In the first month of per-route budgets, the e-commerce platform caught 3 regressions that global budgets would have missed: two homepage bundle creep issues and one checkout CLS regression.
The Trade-off
Per-route budgets require maintenance. When the team adds a new page, they must define its budget. When the architecture changes (a library moves from a route bundle to a shared vendor chunk), budgets for multiple routes may need adjustment.
The budget configuration file becomes a code-reviewed artifact. Changes to budgets require justification in the PR description: why is this budget being raised? What optimization is planned to bring it back down?

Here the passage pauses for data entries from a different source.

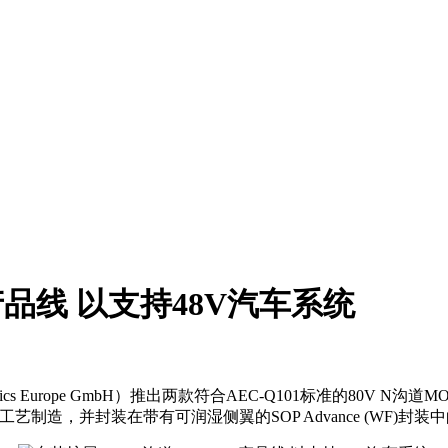
产品线 以支持48V汽车系统
onics Europe GmbH）推出两款符合AEC-Q101标准的80V
-H工艺制造，并封装在带有可润湿侧翼的SOP Advance (WF)封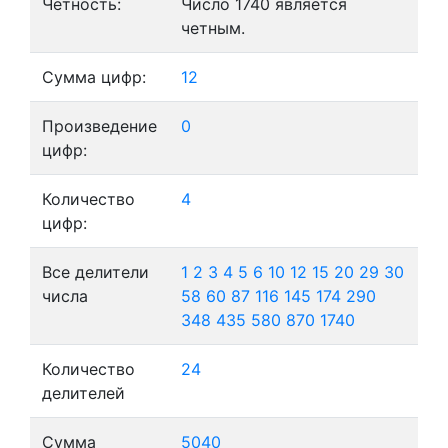
Четность:
Число 1740 является
четным.
Сумма цифр:
12
Произведение
0
цифр:
Количество
4
цифр:
Все делители
1
2
3
4
5
6
10
12
15
20
29
30
числа
58
60
87
116
145
174
290
348
435
580
870
1740
Количество
24
делителей
Сумма
5040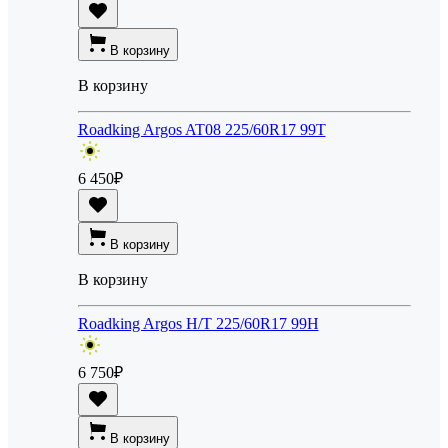
В корзину
В корзину
Roadking Argos AT08 225/60R17 99T
6 450
₽
В корзину
В корзину
Roadking Argos H/T 225/60R17 99H
6 750
₽
В корзину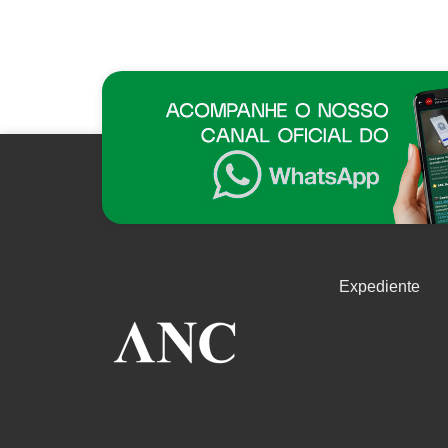
Expediente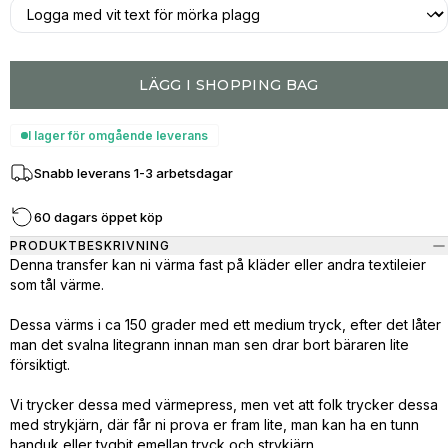
LÄGG I SHOPPING BAG
I lager för omgående leverans
Snabb leverans 1-3 arbetsdagar
60 dagars öppet köp
PRODUKTBESKRIVNING
Denna transfer kan ni värma fast på kläder eller andra textileier
som tål värme.
Dessa värms i ca 150 grader med ett medium tryck, efter det låter
man det svalna litegrann innan man sen drar bort bäraren lite
försiktigt.
Vi trycker dessa med värmepress, men vet att folk trycker dessa
med strykjärn, där får ni prova er fram lite, man kan ha en tunn
handuk eller tygbit emellan tryck och strykjärn.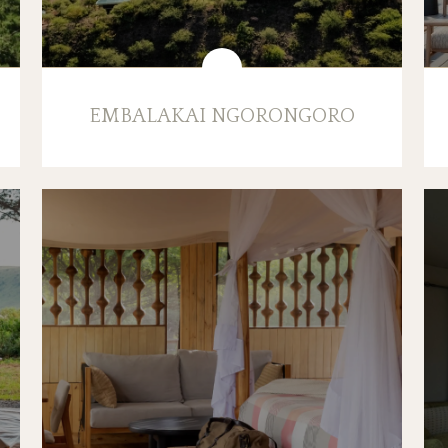
EMBALAKAI NGORONGORO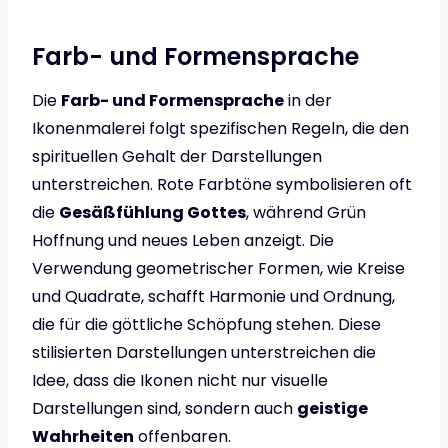
Farb- und Formensprache
Die
Farb- und Formensprache
in der
Ikonenmalerei folgt spezifischen Regeln, die den
spirituellen Gehalt der Darstellungen
unterstreichen. Rote Farbtöne symbolisieren oft
die
Gesäßfühlung Gottes
, während Grün
Hoffnung und neues Leben anzeigt. Die
Verwendung geometrischer Formen, wie Kreise
und Quadrate, schafft Harmonie und Ordnung,
die für die göttliche Schöpfung stehen. Diese
stilisierten Darstellungen unterstreichen die
Idee, dass die Ikonen nicht nur visuelle
Darstellungen sind, sondern auch
geistige
Wahrheiten
offenbaren.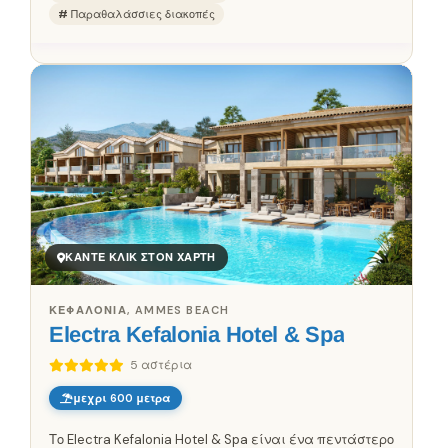
Παραθαλάσσιες διακοπές
ΚΆΝΤΕ ΚΛΙΚ ΣΤΟΝ ΧΆΡΤΗ
ΚΕΦΑΛΟΝΙΆ, AMMES BEACH
Electra Kefalonia Hotel & Spa
5 αστέρια
μεχρι 600 μετρα
Το Electra Kefalonia Hotel & Spa είναι ένα πεντάστερο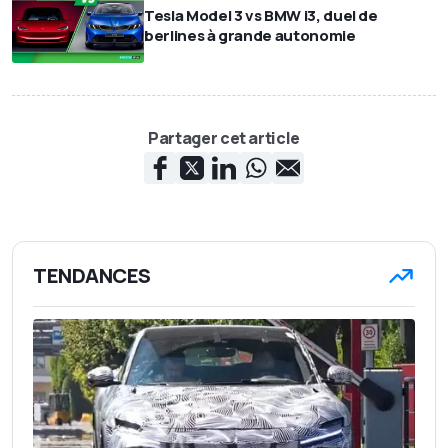
Tesla Model 3 vs BMW i3, duel de
berlines à grande autonomie
Partager cet article
TENDANCES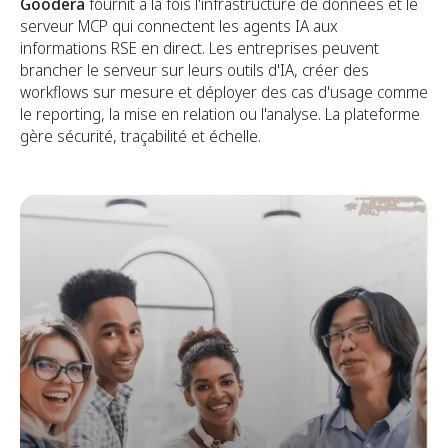
Goodera
fournit à la fois l'infrastructure de données et le
serveur MCP qui connectent les agents IA aux
informations RSE en direct. Les entreprises peuvent
brancher le serveur sur leurs outils d'IA, créer des
workflows sur mesure et déployer des cas d'usage comme
le reporting, la mise en relation ou l'analyse. La plateforme
gère sécurité, traçabilité et échelle.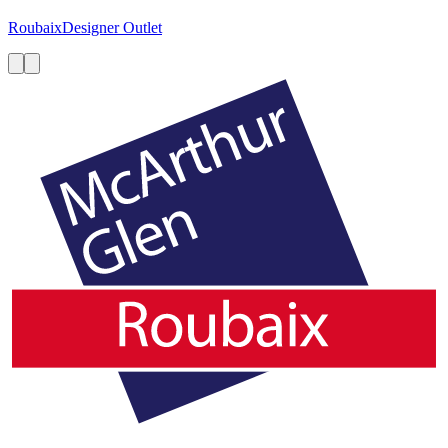
Roubaix
Designer Outlet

This administrative overhead is the cost of granular performance tracking.
The alternative, a single global budget, is simpler to maintain but weaker at catching regressions. The right choice depends on the team’s deployment frequency and the application’s performance sensitivity. For the e-commerce platform, where checkout conversion rate correlates directly with page speed, per-route budgets on critical paths are non-negotiable. For internal tools with no revenue impact, global budgets suffice.